WHAT YOU ARE ASKED TO DO - Reproduce the entries in full and exactly. Pictures stay out.

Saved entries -
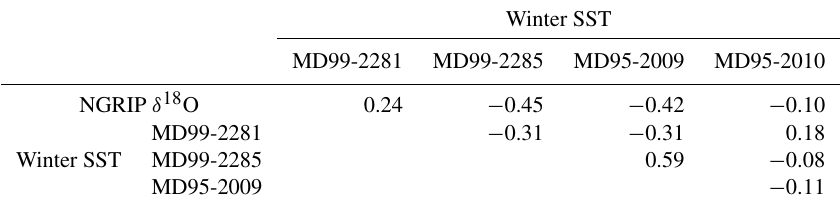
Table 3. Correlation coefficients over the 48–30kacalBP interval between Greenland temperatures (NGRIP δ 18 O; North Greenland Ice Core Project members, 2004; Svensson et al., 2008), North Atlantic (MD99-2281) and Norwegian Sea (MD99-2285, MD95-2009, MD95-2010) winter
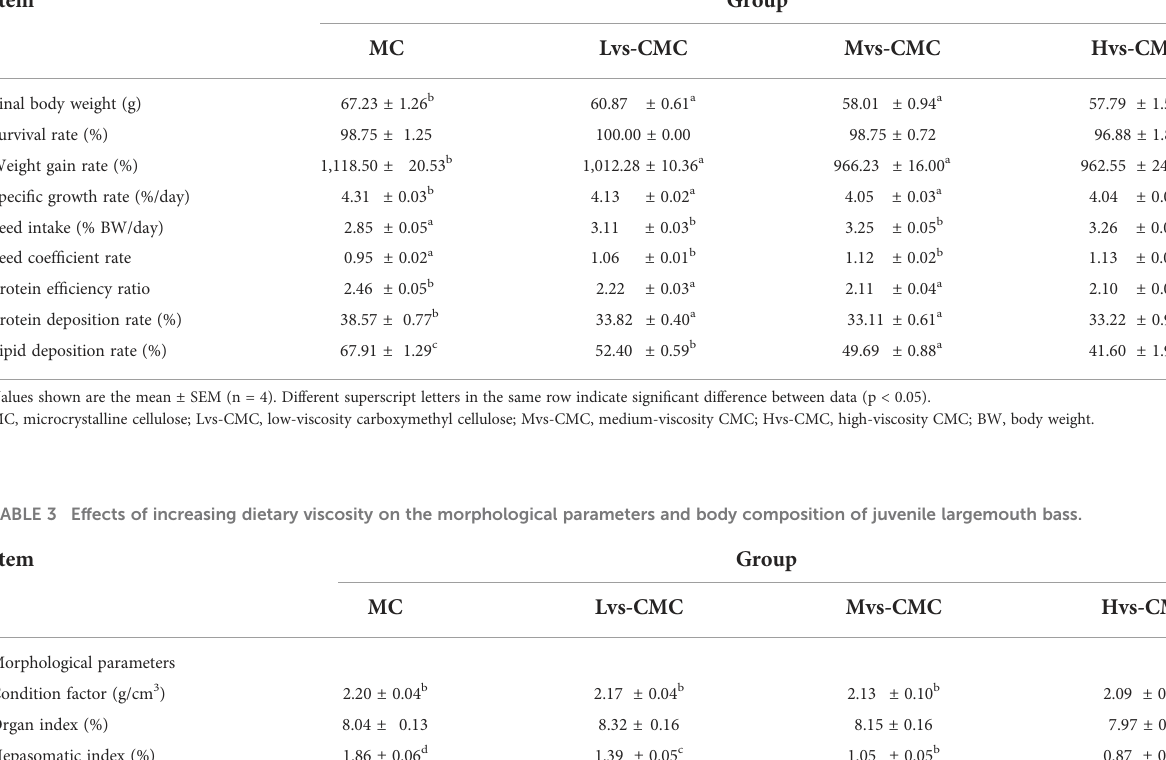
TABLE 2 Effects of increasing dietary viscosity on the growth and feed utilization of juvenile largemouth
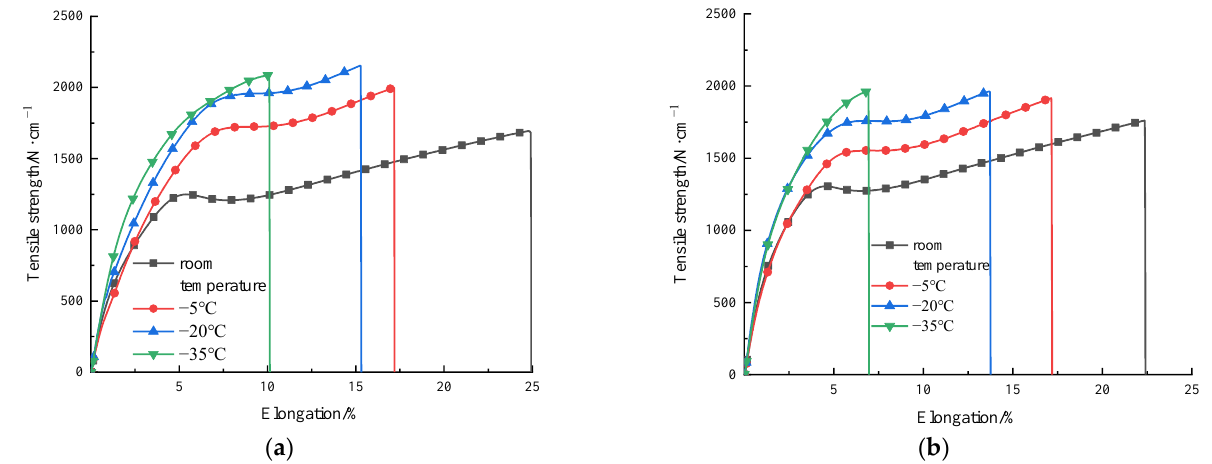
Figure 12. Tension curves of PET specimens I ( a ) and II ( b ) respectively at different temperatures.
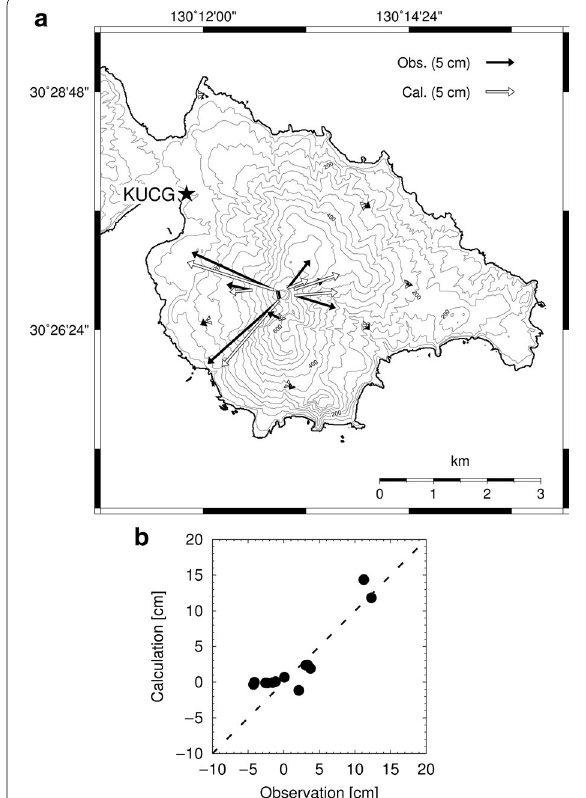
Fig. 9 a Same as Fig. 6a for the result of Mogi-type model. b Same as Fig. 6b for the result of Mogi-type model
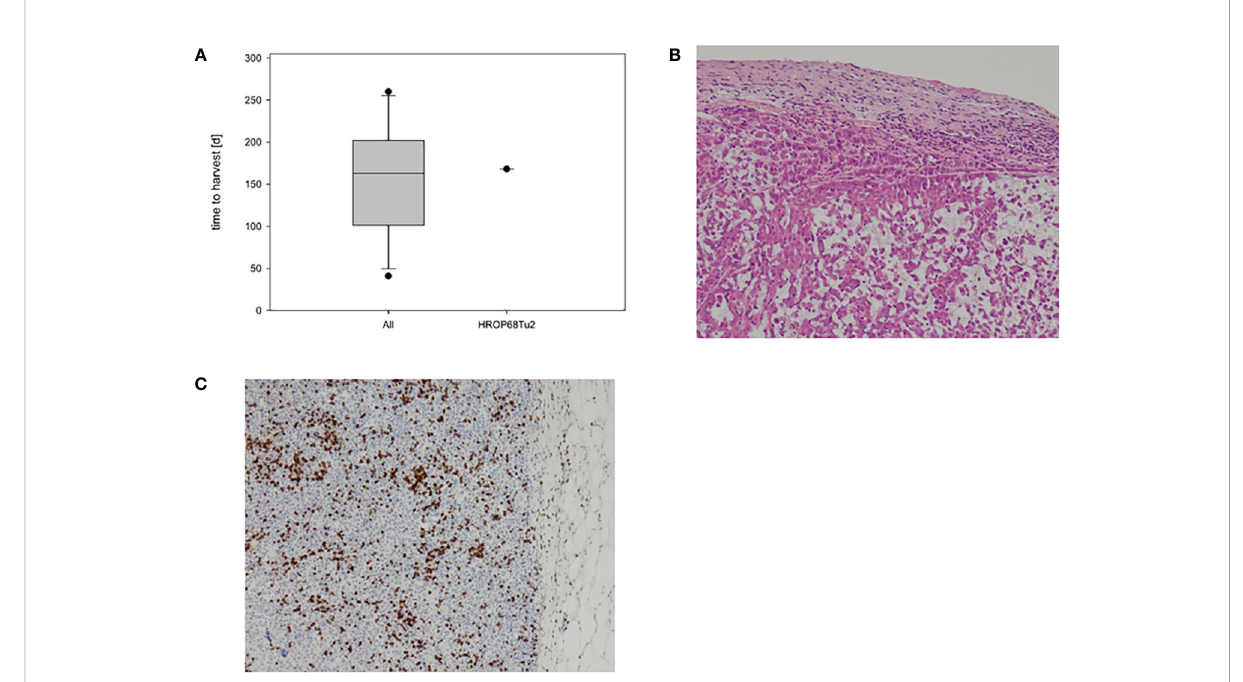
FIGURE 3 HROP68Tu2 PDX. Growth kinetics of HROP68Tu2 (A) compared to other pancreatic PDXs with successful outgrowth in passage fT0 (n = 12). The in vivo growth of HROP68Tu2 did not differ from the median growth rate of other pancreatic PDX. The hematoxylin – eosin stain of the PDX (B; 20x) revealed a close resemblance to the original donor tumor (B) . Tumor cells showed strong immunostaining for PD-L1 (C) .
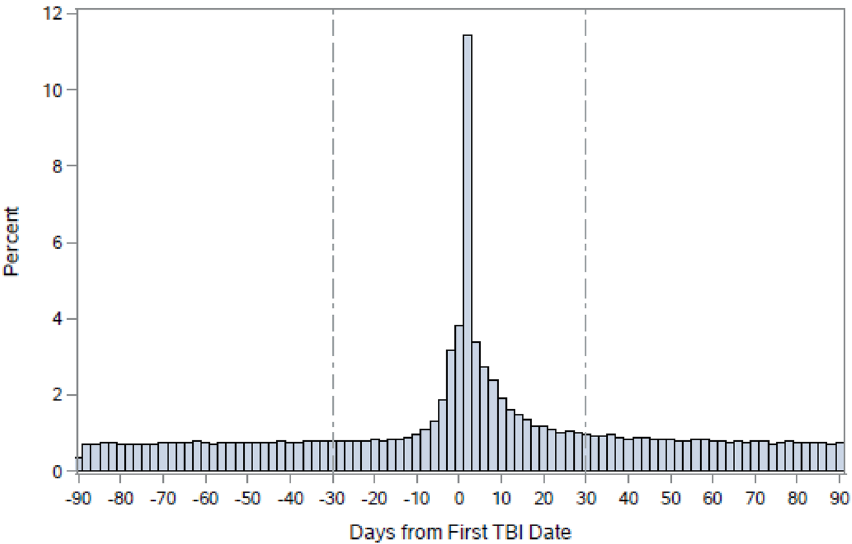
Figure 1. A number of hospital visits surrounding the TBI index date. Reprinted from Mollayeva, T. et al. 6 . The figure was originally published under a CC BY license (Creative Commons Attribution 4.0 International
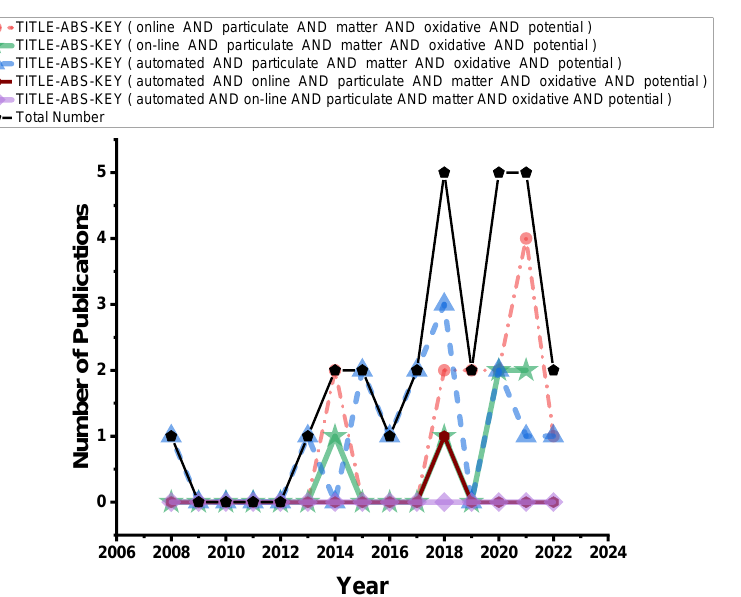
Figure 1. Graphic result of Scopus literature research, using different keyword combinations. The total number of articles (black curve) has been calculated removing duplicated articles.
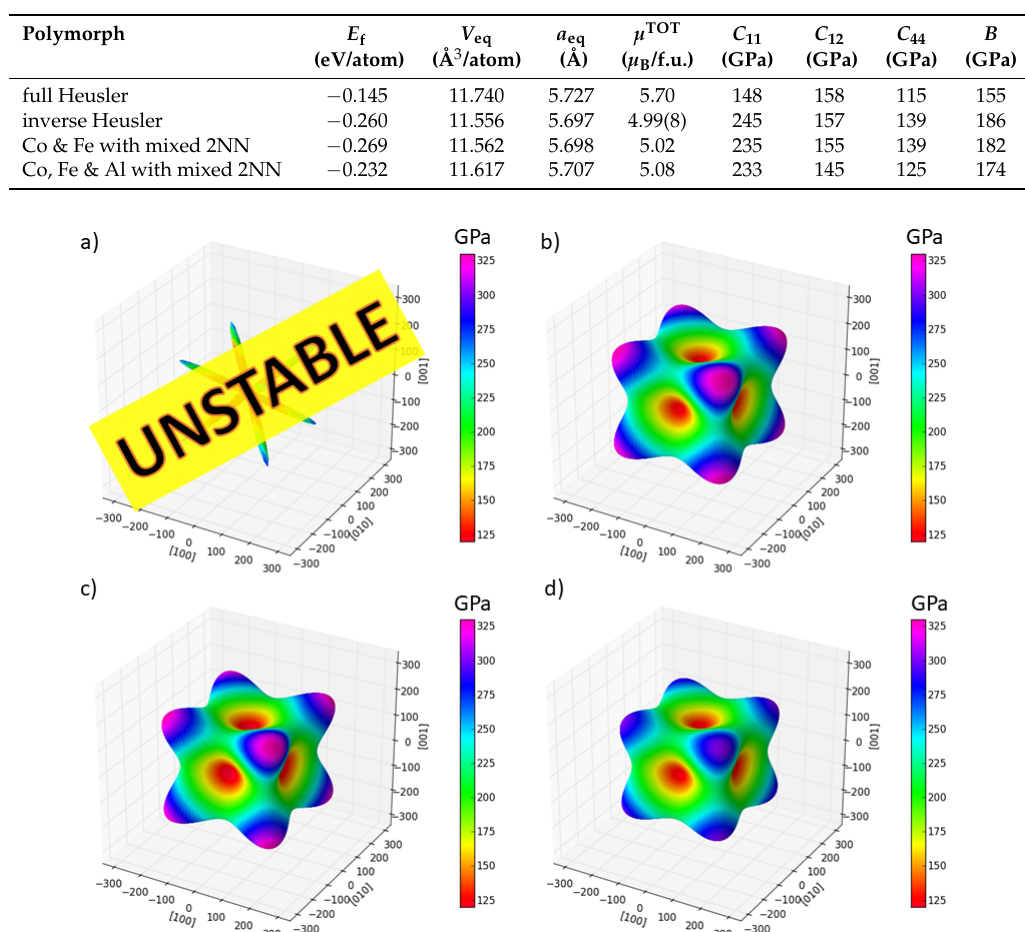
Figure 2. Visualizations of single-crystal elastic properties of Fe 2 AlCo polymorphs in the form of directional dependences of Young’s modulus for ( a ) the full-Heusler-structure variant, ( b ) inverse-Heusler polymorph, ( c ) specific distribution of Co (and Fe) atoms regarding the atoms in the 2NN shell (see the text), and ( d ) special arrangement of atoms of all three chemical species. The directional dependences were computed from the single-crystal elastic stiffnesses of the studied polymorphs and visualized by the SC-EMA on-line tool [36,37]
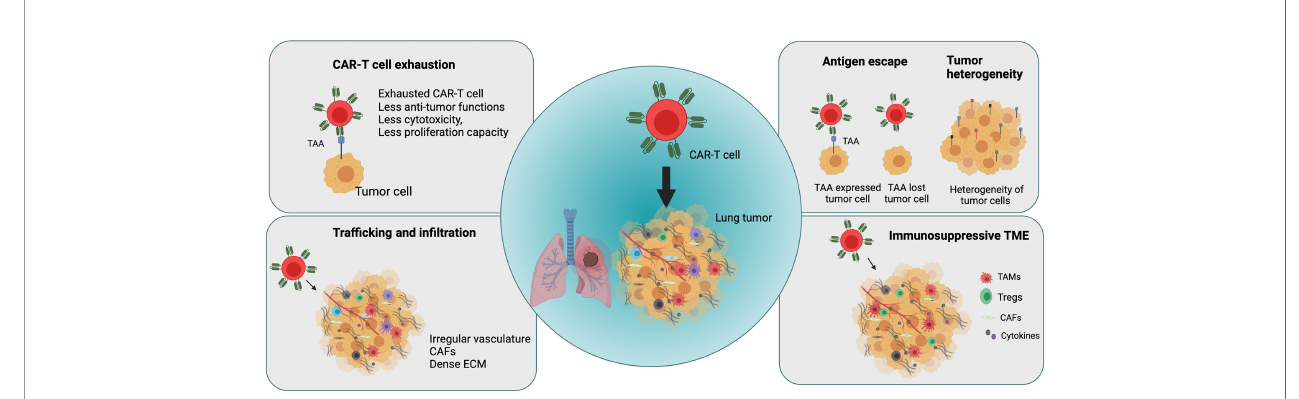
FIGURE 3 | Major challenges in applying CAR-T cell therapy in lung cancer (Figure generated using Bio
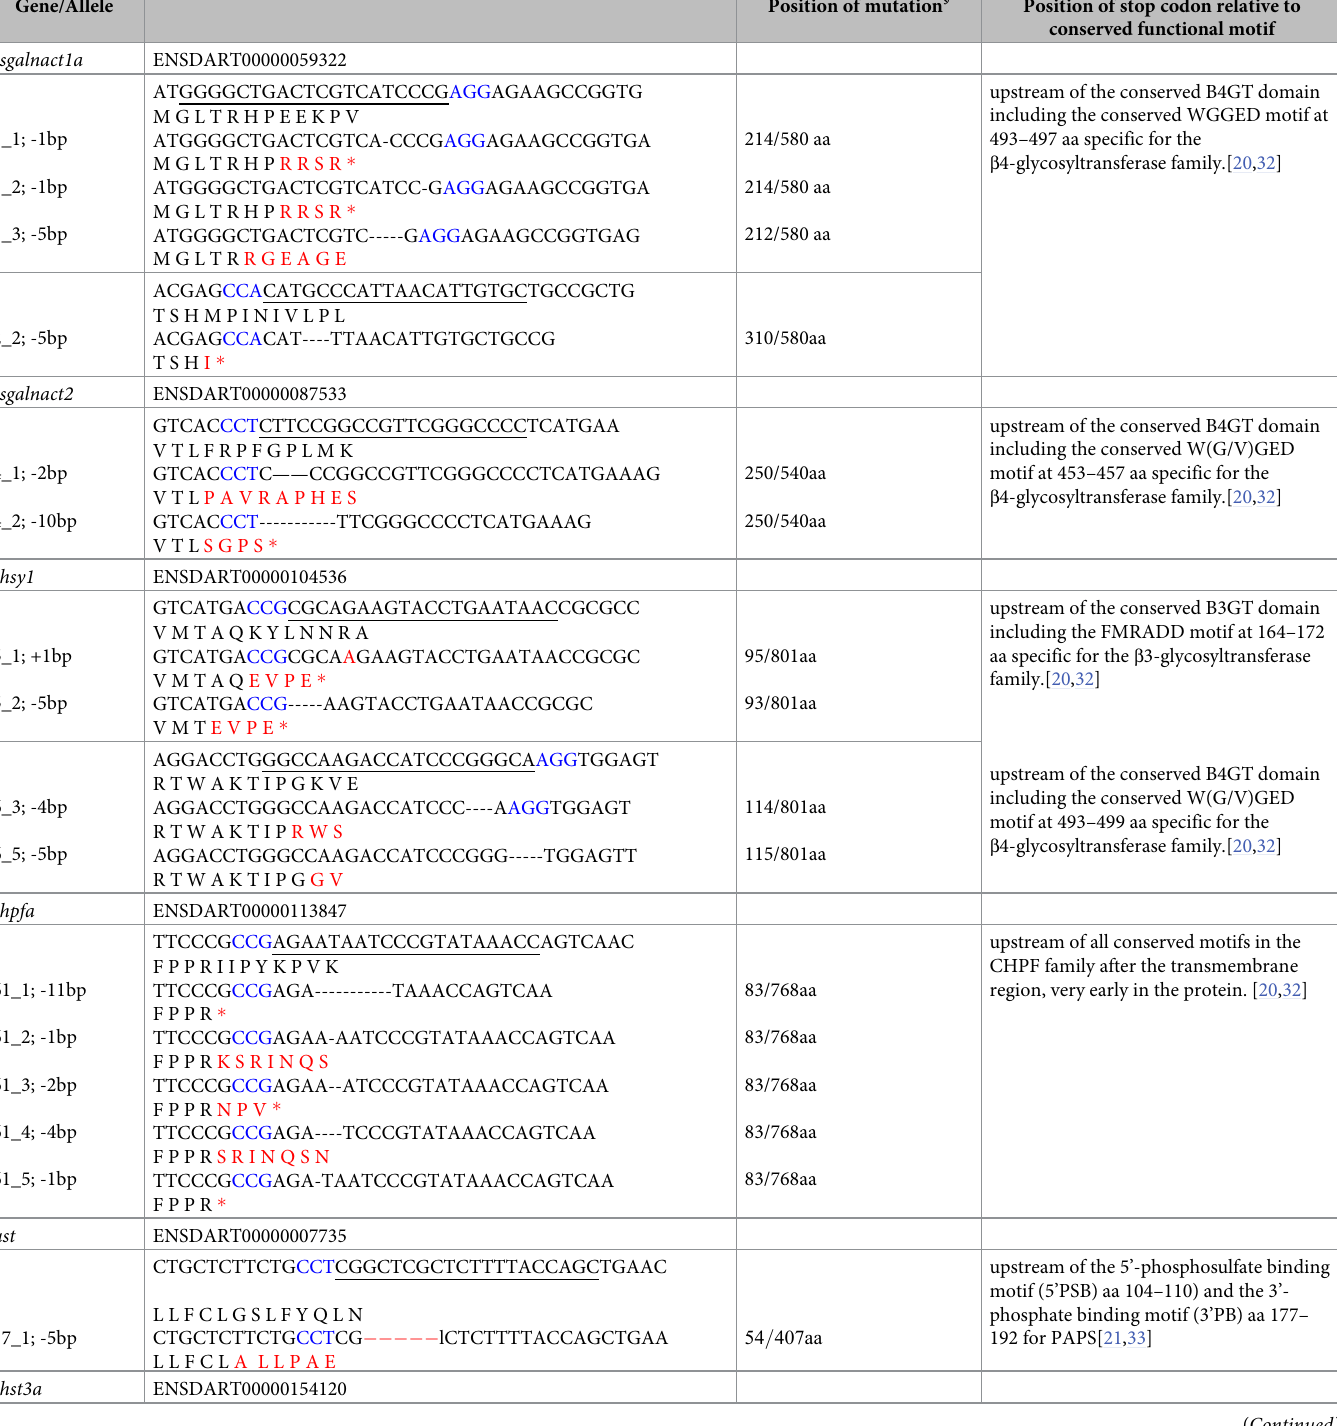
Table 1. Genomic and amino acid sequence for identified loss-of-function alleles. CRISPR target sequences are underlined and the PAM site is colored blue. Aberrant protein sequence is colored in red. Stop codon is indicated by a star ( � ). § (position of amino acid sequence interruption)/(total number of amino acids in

YOUR RESPONSE -
Table 3. Correlation coefficients over the 48–30kacalBP interval between Greenland temperatures (NGRIP δ 18 O; North Greenland Ice Core Project members, 2004; Svensson et al., 2008), North Atlantic (MD99-2281) and Norwegian Sea (MD99-2285, MD95-2009, MD95-2010) winter
TABLE 2 Effects of increasing dietary viscosity on the growth and feed utilization of juvenile largemouth
Figure 12. Tension curves of PET specimens I ( a ) and II ( b ) respectively at different temperatures.
Fig. 9 a Same as Fig. 6a for the result of Mogi-type model. b Same as Fig. 6b for the result of Mogi-type model
FIGURE 3 HROP68Tu2 PDX. Growth kinetics of HROP68Tu2 (A) compared to other pancreatic PDXs with successful outgrowth in passage fT0 (n = 12). The in vivo growth of HROP68Tu2 did not differ from the median growth rate of other pancreatic PDX. The hematoxylin – eosin stain of the PDX (B; 20x) revealed a close resemblance to the original donor tumor (B) . Tumor cells showed strong immunostaining for PD-L1 (C) .
Figure 1. A number of hospital visits surrounding the TBI index date. Reprinted from Mollayeva, T. et al. 6 . The figure was originally published under a CC BY license (Creative Commons Attribution 4.0 International
Figure 1. Graphic result of Scopus literature research, using different keyword combinations. The total number of articles (black curve) has been calculated removing duplicated articles.
Figure 2. Visualizations of single-crystal elastic properties of Fe 2 AlCo polymorphs in the form of directional dependences of Young’s modulus for ( a ) the full-Heusler-structure variant, ( b ) inverse-Heusler polymorph, ( c ) specific distribution of Co (and Fe) atoms regarding the atoms in the 2NN shell (see the text), and ( d ) special arrangement of atoms of all three chemical species. The directional dependences were computed from the single-crystal elastic stiffnesses of the studied polymorphs and visualized by the SC-EMA on-line tool [36,37]
FIGURE 3 | Major challenges in applying CAR-T cell therapy in lung cancer (Figure generated using Bio
Table 1. Genomic and amino acid sequence for identified loss-of-function alleles. CRISPR target sequences are underlined and the PAM site is colored blue. Aberrant protein sequence is colored in red. Stop codon is indicated by a star ( � ). § (position of amino acid sequence interruption)/(total number of amino acids in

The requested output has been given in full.